**Data:**
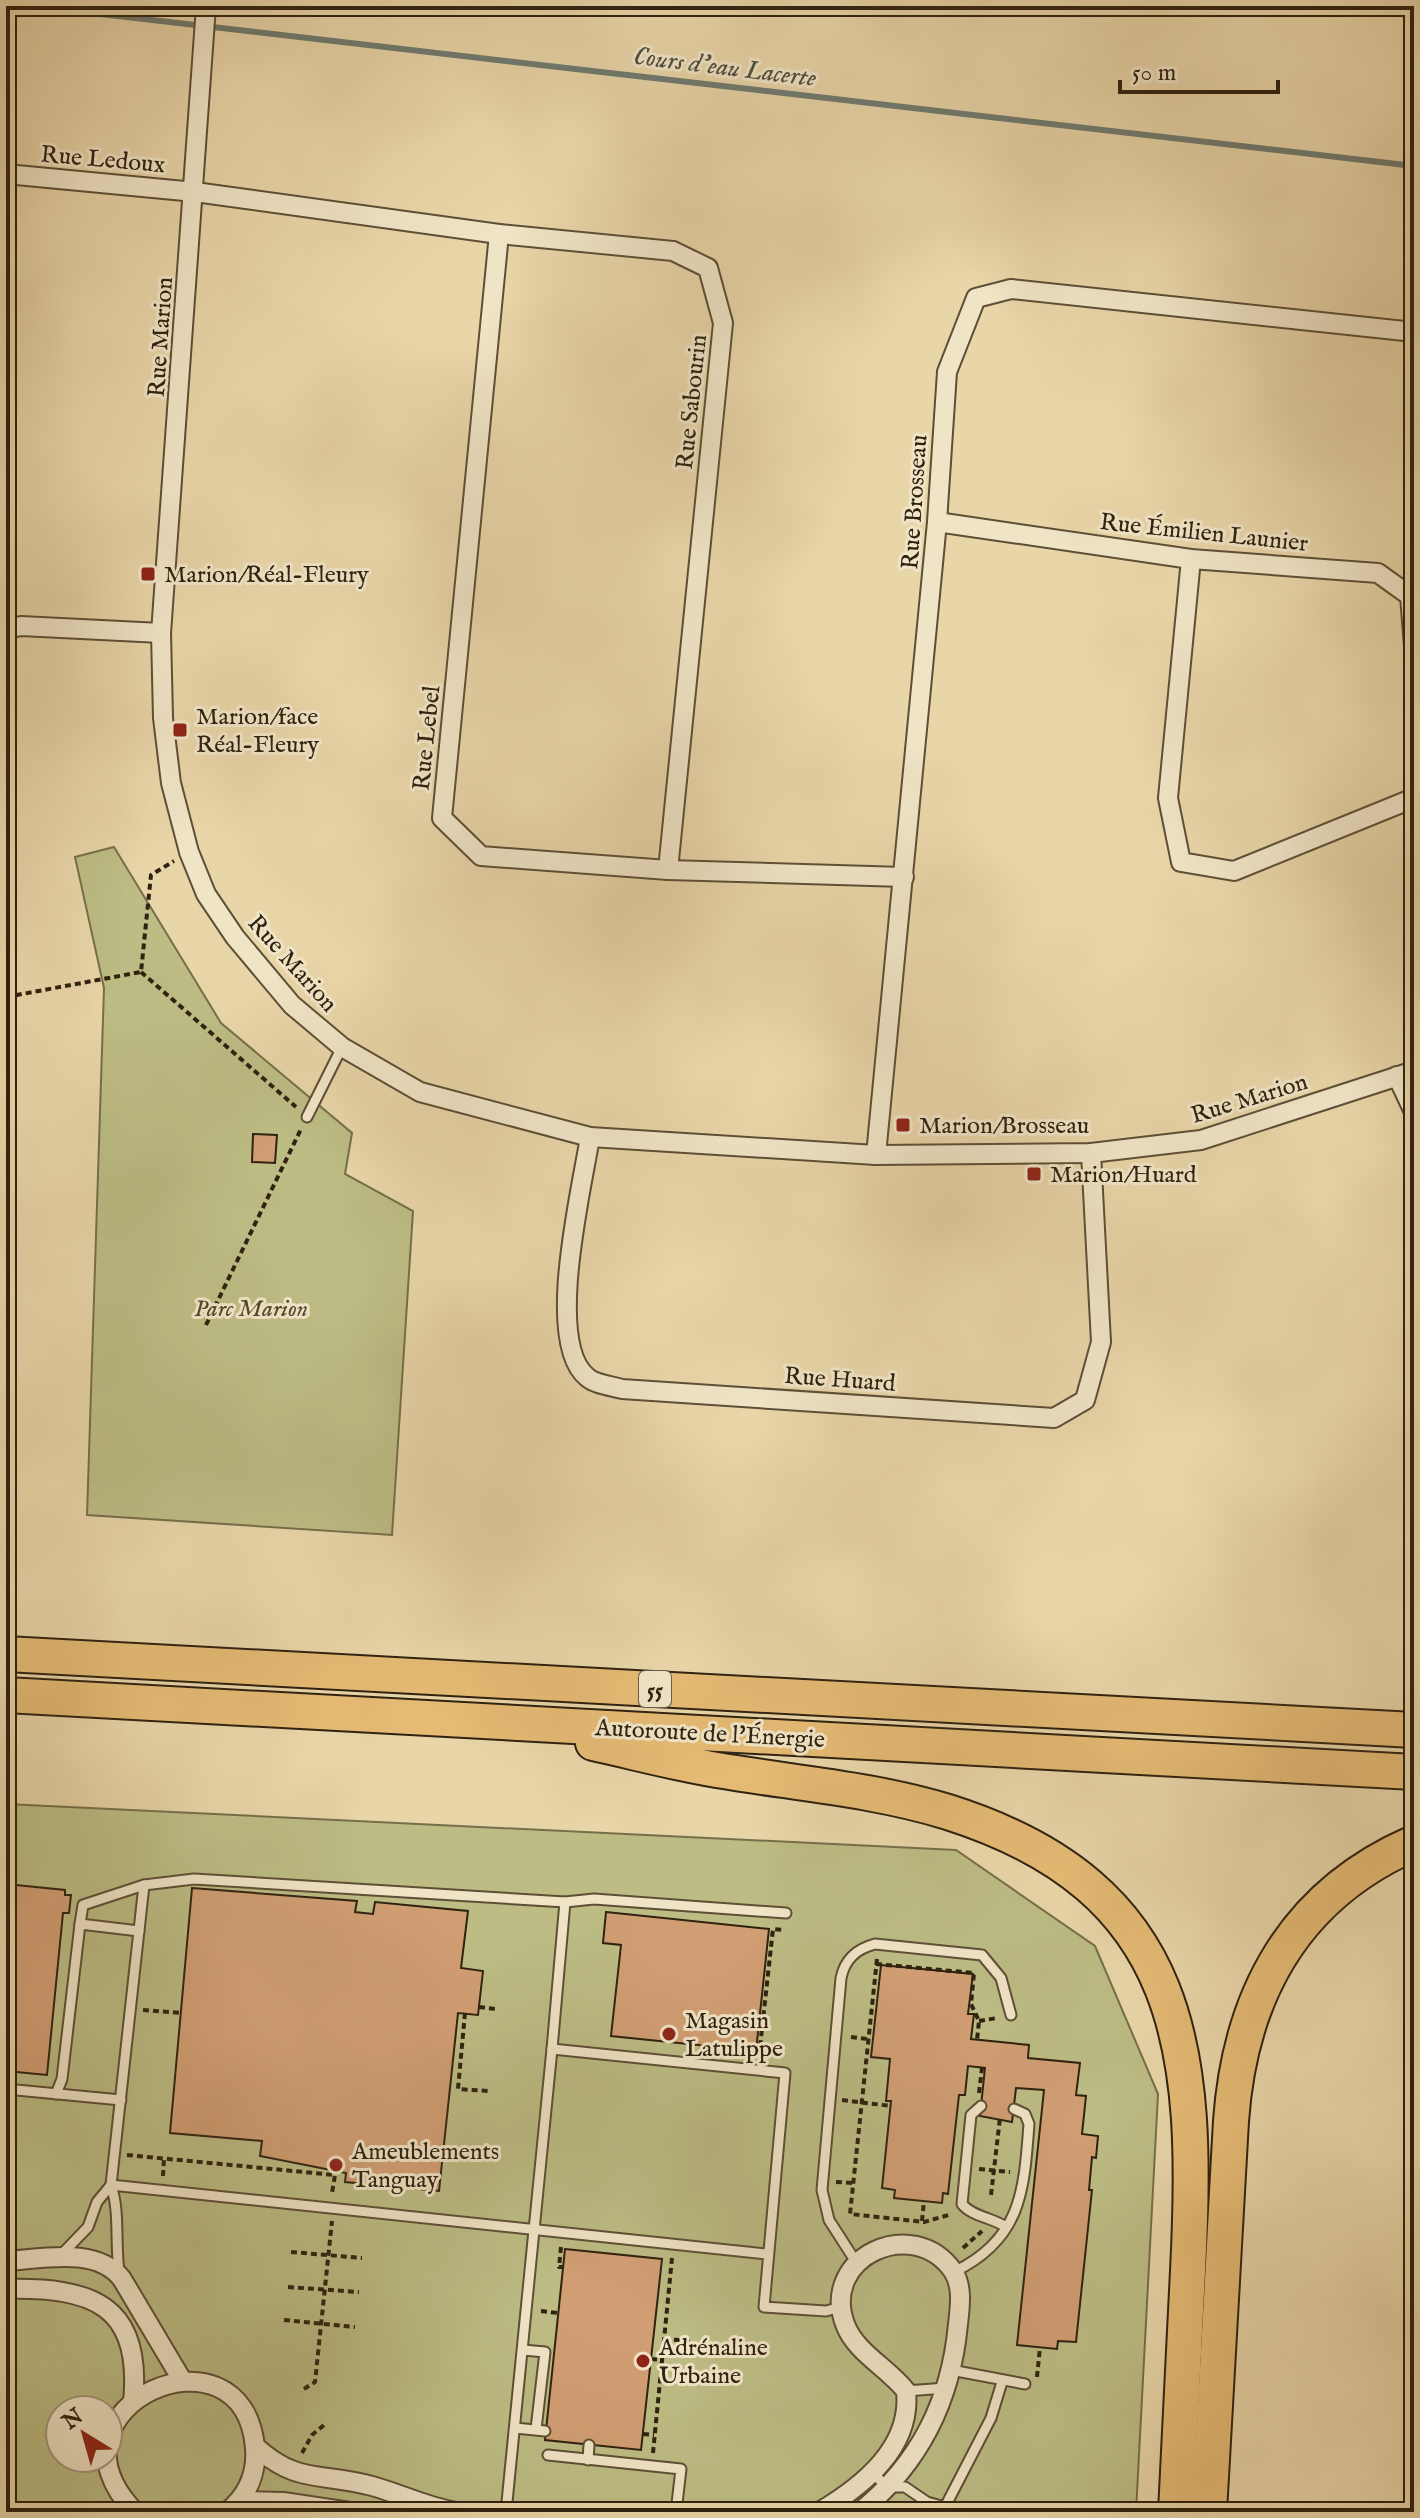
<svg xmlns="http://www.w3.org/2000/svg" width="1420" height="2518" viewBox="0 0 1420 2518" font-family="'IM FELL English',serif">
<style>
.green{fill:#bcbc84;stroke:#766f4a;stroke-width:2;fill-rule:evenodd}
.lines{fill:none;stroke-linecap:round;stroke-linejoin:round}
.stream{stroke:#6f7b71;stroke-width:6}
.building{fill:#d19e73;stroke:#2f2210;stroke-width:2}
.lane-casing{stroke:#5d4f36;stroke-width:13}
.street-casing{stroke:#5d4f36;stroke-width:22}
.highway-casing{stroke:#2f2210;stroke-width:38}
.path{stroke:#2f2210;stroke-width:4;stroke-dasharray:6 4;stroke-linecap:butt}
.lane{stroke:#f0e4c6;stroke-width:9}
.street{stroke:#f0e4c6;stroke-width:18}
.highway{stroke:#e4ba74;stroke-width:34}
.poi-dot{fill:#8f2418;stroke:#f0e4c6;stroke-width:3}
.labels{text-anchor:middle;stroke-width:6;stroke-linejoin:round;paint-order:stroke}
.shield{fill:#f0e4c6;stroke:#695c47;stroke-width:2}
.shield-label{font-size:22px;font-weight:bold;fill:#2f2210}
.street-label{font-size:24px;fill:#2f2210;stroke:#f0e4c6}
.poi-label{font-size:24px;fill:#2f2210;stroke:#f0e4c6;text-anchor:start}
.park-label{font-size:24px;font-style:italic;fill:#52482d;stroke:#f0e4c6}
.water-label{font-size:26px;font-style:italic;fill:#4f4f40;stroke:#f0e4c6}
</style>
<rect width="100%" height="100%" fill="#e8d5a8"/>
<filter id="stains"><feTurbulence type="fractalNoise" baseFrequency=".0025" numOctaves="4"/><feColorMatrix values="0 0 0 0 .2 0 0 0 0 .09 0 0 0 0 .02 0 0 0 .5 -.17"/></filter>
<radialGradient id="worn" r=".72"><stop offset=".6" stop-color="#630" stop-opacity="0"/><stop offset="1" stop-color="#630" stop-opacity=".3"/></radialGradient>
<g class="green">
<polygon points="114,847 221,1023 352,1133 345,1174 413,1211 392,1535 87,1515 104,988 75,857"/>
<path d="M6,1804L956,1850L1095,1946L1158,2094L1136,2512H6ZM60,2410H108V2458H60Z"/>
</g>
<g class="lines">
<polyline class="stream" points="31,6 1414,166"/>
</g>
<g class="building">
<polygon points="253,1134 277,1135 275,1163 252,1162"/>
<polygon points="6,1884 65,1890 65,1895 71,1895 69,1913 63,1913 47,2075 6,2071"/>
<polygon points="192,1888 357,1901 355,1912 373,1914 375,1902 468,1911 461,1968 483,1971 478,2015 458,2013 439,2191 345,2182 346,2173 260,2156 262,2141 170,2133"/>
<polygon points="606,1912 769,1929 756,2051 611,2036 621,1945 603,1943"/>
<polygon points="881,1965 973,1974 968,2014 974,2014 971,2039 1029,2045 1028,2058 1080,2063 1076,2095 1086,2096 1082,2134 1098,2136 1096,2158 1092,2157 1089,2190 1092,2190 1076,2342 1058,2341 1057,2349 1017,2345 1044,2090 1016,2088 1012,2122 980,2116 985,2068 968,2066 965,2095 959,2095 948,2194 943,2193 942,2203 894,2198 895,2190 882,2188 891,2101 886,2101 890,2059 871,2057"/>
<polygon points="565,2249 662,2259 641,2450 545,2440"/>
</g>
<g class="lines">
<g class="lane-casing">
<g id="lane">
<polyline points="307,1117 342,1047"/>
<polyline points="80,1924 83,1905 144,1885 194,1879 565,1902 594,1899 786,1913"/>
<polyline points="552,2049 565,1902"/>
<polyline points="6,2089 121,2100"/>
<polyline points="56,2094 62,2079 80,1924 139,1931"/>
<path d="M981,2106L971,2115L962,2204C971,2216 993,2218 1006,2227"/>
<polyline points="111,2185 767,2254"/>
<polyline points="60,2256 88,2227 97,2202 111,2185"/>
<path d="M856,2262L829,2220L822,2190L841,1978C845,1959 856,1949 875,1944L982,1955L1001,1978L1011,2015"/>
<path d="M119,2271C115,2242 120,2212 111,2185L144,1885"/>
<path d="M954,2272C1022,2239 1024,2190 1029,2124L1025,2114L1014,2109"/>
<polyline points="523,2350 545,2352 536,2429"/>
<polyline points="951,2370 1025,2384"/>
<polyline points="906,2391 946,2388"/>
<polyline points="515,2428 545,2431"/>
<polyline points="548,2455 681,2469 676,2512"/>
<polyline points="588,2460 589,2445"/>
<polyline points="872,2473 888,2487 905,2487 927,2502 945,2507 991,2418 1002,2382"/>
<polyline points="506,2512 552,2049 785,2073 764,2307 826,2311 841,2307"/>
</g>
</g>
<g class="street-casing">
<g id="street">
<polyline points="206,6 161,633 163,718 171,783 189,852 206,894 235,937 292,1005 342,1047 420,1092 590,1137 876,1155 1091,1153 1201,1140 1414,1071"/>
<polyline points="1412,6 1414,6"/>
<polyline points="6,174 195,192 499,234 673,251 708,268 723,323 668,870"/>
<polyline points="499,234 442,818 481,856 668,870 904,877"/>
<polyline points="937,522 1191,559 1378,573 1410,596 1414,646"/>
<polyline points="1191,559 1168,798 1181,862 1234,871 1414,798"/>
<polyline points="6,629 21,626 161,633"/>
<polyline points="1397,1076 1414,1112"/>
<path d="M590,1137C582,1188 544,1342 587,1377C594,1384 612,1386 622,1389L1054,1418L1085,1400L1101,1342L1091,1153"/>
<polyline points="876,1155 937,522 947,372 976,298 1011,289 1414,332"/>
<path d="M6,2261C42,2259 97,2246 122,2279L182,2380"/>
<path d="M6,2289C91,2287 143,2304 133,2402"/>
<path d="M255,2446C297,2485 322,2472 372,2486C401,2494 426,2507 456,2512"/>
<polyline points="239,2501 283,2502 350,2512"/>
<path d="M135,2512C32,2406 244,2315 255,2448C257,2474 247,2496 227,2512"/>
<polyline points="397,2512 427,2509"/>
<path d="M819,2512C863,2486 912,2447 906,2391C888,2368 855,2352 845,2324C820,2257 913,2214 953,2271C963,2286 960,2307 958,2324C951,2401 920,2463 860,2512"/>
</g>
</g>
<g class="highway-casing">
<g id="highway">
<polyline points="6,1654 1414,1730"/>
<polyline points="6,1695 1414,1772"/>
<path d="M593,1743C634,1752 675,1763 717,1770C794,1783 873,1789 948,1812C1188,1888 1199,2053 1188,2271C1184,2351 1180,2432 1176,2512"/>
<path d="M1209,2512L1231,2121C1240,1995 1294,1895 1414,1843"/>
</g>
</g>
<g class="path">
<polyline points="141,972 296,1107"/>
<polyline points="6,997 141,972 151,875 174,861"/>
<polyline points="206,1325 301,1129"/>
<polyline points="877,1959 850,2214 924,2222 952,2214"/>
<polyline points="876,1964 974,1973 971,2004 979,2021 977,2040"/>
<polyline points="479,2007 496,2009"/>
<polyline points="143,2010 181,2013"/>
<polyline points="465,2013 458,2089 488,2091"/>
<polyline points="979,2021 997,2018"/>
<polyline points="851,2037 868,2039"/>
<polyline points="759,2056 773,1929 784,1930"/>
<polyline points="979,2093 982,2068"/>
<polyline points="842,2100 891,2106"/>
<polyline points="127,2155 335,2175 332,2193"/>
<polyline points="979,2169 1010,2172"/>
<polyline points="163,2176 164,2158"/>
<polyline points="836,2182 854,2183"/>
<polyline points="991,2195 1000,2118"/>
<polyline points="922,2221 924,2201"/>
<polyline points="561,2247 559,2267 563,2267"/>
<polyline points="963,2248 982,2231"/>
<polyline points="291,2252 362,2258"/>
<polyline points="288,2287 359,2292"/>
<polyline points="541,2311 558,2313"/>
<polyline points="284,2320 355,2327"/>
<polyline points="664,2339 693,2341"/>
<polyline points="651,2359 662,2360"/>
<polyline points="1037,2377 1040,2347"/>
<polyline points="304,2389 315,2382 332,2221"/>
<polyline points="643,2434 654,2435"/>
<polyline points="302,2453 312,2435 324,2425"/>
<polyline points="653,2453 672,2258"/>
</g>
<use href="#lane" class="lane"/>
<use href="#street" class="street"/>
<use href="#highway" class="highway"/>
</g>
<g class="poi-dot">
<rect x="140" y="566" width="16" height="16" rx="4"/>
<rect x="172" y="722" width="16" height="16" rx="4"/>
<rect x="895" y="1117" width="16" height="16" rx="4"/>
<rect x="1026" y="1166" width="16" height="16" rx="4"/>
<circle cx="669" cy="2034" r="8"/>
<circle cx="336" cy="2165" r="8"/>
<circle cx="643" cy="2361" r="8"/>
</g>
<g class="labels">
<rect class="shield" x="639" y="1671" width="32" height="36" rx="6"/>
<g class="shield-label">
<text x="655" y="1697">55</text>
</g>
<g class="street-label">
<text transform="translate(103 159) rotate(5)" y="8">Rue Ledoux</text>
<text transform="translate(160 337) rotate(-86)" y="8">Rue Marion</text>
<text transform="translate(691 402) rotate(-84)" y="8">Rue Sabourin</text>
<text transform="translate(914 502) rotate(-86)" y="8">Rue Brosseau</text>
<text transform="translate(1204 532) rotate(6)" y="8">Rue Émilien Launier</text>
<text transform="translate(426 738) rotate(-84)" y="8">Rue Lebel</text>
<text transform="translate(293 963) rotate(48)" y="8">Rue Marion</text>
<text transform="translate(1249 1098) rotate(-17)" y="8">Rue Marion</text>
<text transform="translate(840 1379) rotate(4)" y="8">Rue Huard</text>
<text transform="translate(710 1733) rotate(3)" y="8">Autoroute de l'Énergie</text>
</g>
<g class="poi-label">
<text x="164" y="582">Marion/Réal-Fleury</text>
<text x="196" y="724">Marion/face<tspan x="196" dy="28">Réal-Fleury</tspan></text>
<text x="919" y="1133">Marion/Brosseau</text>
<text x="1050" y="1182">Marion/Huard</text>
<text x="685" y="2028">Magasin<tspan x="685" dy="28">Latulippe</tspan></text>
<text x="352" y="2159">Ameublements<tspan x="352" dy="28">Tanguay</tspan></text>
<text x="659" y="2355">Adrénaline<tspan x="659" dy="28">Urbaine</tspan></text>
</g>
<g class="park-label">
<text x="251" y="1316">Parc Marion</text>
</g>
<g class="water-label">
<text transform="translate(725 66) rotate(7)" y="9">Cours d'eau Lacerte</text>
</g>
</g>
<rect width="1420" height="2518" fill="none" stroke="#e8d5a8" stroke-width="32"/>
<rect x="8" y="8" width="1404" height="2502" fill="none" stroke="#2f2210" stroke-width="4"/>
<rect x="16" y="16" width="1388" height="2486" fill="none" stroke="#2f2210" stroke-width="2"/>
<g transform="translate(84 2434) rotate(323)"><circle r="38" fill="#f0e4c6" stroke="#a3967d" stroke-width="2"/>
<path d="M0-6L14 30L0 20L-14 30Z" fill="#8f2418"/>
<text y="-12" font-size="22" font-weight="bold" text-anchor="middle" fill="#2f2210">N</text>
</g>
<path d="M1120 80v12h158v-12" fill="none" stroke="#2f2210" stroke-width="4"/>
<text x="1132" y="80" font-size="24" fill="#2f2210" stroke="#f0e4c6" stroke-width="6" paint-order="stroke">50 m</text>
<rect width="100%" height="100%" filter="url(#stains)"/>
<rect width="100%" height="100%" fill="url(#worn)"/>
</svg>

**What is required:**
Lines containing the word "linecap": copy each of them from the material.

**Task solution:**
.lines{fill:none;stroke-linecap:round;stroke-linejoin:round}
.path{stroke:#2f2210;stroke-width:4;stroke-dasharray:6 4;stroke-linecap:butt}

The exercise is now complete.